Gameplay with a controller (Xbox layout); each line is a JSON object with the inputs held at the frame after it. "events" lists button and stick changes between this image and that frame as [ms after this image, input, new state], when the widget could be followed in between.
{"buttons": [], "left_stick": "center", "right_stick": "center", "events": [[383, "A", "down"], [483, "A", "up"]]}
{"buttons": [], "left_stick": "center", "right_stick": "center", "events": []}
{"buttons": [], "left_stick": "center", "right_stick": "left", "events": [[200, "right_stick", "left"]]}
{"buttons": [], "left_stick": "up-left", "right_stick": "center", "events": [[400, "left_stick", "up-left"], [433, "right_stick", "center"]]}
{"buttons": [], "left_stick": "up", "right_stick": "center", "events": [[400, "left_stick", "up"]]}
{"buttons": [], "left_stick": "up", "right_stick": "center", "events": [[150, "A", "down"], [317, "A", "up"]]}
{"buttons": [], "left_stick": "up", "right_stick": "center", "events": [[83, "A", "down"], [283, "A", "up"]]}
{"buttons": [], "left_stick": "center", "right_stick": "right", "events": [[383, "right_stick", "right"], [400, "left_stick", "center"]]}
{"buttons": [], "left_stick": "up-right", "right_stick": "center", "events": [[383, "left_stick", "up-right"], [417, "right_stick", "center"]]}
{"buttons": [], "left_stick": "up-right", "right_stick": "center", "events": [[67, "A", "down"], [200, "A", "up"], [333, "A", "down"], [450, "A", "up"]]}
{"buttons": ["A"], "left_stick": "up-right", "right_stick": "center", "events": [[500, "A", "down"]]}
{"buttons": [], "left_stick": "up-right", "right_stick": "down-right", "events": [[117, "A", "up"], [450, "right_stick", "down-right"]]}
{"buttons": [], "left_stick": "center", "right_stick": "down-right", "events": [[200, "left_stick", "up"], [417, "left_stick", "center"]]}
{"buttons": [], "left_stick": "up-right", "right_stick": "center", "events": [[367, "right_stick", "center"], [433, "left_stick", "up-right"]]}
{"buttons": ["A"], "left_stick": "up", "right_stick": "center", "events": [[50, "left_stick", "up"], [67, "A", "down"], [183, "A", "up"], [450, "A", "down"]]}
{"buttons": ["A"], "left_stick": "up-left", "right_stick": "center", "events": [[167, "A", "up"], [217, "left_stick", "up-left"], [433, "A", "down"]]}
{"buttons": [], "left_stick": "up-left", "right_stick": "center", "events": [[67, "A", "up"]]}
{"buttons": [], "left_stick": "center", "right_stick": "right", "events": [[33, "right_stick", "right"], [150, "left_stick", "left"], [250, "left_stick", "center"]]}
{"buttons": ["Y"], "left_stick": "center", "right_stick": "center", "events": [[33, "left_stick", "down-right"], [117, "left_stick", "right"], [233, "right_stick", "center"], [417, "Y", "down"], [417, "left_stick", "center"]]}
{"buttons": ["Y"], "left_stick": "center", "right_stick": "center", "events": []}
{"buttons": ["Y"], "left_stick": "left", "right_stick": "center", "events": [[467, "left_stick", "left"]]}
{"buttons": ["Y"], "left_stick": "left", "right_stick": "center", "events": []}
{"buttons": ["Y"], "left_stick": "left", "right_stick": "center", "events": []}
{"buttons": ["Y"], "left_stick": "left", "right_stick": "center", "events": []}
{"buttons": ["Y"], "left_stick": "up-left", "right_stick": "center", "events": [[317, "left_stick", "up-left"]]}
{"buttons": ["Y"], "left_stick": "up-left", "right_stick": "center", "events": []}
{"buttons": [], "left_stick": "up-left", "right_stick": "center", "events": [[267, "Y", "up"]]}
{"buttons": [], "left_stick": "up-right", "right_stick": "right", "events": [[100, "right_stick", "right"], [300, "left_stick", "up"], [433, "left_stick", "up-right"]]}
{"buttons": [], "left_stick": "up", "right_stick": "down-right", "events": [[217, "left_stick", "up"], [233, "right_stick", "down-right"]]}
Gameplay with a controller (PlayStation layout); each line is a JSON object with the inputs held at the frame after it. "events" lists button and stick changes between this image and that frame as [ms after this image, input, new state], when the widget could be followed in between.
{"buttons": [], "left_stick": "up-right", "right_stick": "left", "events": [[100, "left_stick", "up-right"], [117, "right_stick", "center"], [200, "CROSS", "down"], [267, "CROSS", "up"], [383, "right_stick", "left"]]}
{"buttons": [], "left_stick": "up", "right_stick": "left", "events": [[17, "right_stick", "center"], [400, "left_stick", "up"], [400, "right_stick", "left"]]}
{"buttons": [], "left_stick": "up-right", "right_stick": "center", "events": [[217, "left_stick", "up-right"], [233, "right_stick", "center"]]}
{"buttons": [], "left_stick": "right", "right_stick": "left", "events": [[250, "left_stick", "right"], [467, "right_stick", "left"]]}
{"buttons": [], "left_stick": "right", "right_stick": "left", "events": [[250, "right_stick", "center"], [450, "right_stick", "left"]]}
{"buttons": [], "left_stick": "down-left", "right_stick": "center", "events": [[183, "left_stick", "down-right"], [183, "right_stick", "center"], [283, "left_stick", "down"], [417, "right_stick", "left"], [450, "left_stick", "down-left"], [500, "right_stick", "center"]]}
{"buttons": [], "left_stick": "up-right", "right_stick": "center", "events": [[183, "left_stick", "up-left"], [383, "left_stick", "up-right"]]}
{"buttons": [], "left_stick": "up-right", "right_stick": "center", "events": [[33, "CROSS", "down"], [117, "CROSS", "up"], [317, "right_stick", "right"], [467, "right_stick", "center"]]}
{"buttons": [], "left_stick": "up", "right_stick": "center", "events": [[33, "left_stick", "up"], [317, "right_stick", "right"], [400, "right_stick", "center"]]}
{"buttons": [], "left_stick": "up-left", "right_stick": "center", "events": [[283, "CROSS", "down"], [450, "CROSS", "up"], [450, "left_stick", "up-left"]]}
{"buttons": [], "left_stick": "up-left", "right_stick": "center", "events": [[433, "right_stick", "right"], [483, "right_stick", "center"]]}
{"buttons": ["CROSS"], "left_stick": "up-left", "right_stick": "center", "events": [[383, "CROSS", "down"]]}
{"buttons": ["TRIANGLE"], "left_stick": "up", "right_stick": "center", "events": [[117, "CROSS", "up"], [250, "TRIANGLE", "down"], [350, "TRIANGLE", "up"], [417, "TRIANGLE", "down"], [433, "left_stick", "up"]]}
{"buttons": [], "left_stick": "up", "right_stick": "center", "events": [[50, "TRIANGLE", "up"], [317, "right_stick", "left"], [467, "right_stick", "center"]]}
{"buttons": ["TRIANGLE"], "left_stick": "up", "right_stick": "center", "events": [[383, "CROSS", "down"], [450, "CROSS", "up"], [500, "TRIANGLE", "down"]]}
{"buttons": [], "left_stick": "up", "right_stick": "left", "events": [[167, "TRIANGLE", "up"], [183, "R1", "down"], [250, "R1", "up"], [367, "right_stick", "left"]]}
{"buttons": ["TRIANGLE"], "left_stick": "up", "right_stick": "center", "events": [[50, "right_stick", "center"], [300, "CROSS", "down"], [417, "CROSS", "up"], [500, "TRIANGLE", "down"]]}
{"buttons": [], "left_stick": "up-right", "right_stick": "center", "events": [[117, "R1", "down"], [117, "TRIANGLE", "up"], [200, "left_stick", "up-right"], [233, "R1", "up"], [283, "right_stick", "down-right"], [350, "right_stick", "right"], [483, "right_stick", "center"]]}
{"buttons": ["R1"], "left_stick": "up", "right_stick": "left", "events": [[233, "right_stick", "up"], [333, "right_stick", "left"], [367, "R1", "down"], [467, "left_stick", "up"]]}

========================

Find how many lines in the listing hold "after", and reply with that number only.

> **Task answer**
2